The stations track seven standard variables – air temperature, humidity, wind speed, wind direction, soil temperatures at various depths, rainfall and solar radiation.
“For example, soil temperatures are important because farmers and gardeners want to know those temperatures in the spring because of planting,” Guinan said. “Corn won’t germinate when that soil temperature is much below 50 degrees. The longer that seed sits in the soil, the more vulnerable it becomes. Producers can look at those temperatures and make an assessment on when the best time to plant would be. Air temperature and humidity are important to watch because it impacts livestock and people.
“Each variable carries significant weight.”
The Missouri Mesonet has a far reach that often extends outside of the agricultural bubble, too.
“In 2020, the total number of actual internet visits made to our Missouri Mesonet real-time webpages was more than 26 million,” Guinan said. “In hindsight, the Missouri Mesonet has not only been successful in the agricultural realm, but its application has transcended numerous other vocations and interests.
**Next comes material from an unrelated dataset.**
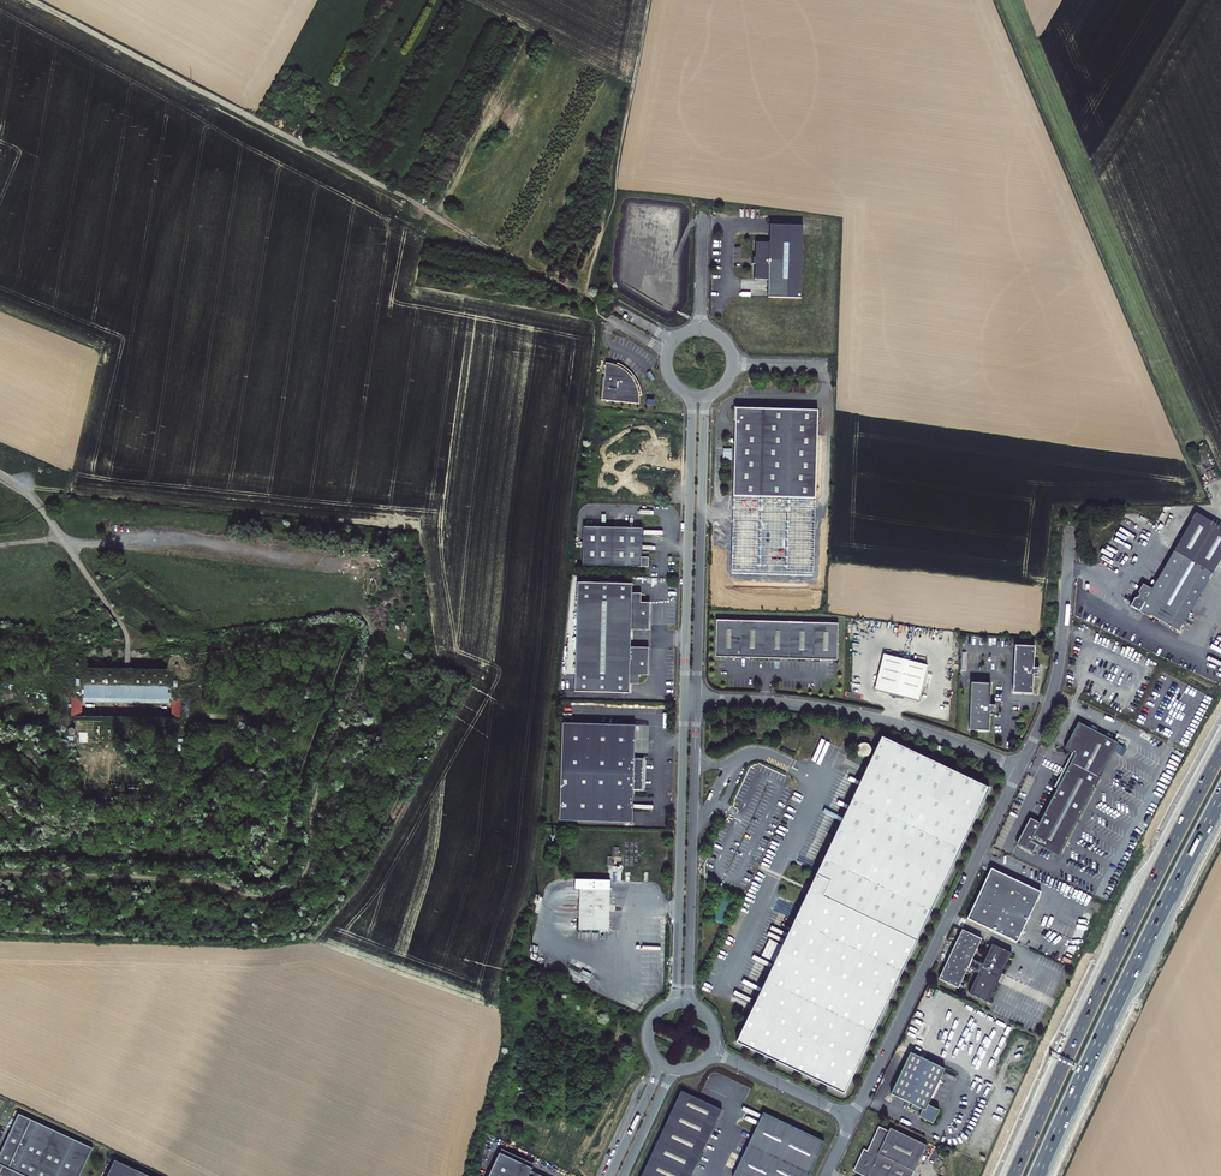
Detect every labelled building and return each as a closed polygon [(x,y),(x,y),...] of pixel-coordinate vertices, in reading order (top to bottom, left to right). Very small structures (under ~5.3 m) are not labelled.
[(805,227),(772,225),(771,243),(757,242),(757,257),(755,257),(754,264),(756,264),(756,279),(770,280),(769,297),(802,299),(805,227)] [(610,368),(605,368),(601,405),(639,406),(638,398),(641,397),(640,394),(638,388),(636,383),(630,377),(626,373),(621,370),(617,368),(616,370),(610,368)] [(816,499),(819,411),(764,409),(764,408),(736,407),(735,421),(736,421),(734,496),(816,499)] [(813,577),(816,499),(734,496),(732,574),(813,577)] [(1141,584),(1137,591),(1139,595),(1137,599),(1133,599),(1130,604),(1149,615),(1148,616),(1178,632),(1220,554),(1220,528),(1193,512),(1152,587),(1148,588),(1141,584)] [(585,525),(583,564),(649,567),(649,557),(642,557),(643,528),(585,525)] [(632,593),(633,584),(578,582),(573,692),(628,694),(629,685),(638,685),(638,676),(647,677),(648,649),(630,648),(631,630),(649,631),(650,603),(641,603),(642,594),(632,593)] [(838,623),(717,620),(716,656),(837,660),(838,623)] [(1034,660),(1034,646),(1015,645),(1013,692),(1032,693),(1033,676),(1039,676),(1039,667),(1033,667),(1034,660)] [(874,689),(918,700),(927,665),(884,653),(874,689)] [(971,682),(968,729),(988,730),(989,713),(994,713),(995,704),(989,704),(991,683),(971,682)] [(637,725),(563,722),(560,820),(633,822),(634,789),(643,789),(644,759),(635,758),(637,725)] [(1060,858),(1106,770),(1120,744),(1080,723),(1066,749),(1073,752),(1076,754),(1075,756),(1039,823),(1036,821),(1030,818),(1017,843),(1033,852),(1037,845),(1060,858)] [(988,789),(881,738),(737,1042),(844,1093),(988,789)] [(1123,746),(1120,744),(1106,770),(1060,858),(1062,859),(1109,772),(1123,746)] [(858,758),(869,758),(870,746),(858,746),(858,758)] [(1073,752),(1072,754),(1036,821),(1039,823),(1075,756),(1076,754),(1073,752)] [(1039,892),(990,869),(966,919),(1015,942),(1039,892)] [(580,889),(579,929),(609,930),(610,890),(580,889)] [(721,899),(716,921),(726,923),(730,901),(721,899)] [(987,1002),(997,982),(1001,973),(1010,953),(991,944),(982,964),(972,959),(982,939),(961,929),(938,978),(958,988),(968,968),(977,973),(968,993),(987,1002)] [(596,976),(582,970),(581,973),(594,979),(596,976)] [(1006,975),(1001,973),(997,982),(1002,984),(1006,975)] [(927,1105),(945,1068),(910,1052),(890,1094),(910,1104),(908,1109),(919,1114),(917,1117),(932,1124),(938,1110),(927,1105)] [(641,1175),(691,1175),(723,1108),(682,1089),(641,1175)] [(733,1175),(807,1175),(825,1140),(763,1111),(733,1175)] [(0,1155),(0,1174),(5,1175),(25,1175),(26,1175),(80,1175),(93,1147),(20,1113),(0,1155)] [(926,1145),(890,1128),(888,1132),(879,1127),(867,1152),(864,1150),(854,1172),(862,1175),(912,1175),(926,1145)] [(499,1151),(489,1175),(530,1175),(529,1175),(532,1167),(499,1151)] [(107,1175),(150,1175),(115,1160),(107,1175)]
In addition to agriculture, the network has provided information for national, state, and local agencies, utility companies, insurance companies, law firms, building contractors, engineers, environmental impact assessments, risk assessments, university research and extension, K-12 education, media and the general public.”
The National Weather Service can take the data that the Missouri Mesonet collects and issue warnings and alerts, which keep the public in the loop about severe weather issues.
“There’s a public safety component in providing real-time weather conditions,” Guinan said. “All of our data is sent to the weather forecast service offices and the NWS, and they use that information for doing their surface analysis and for looking at severe weather criteria. If you have a thunderstorm event where you get a 58-mile-per-hour wind speed, the weather service will see that and can use that information to issue a severe thunderstorm warning.”
All of the data is archived as well and is available on an online database, going back to 2000. The long-term data is also valuable for farmers and landowners.
“All of this data can go into crop models, insect models or disease models,” Guinan said. “There is a lot of value in real-time data. Having a long period of recorded weather is just as valuable because you get a climatology of the area. You get an idea of what’s extreme and what’s average. You can use that information to look at the trends that we see from decade to decade.”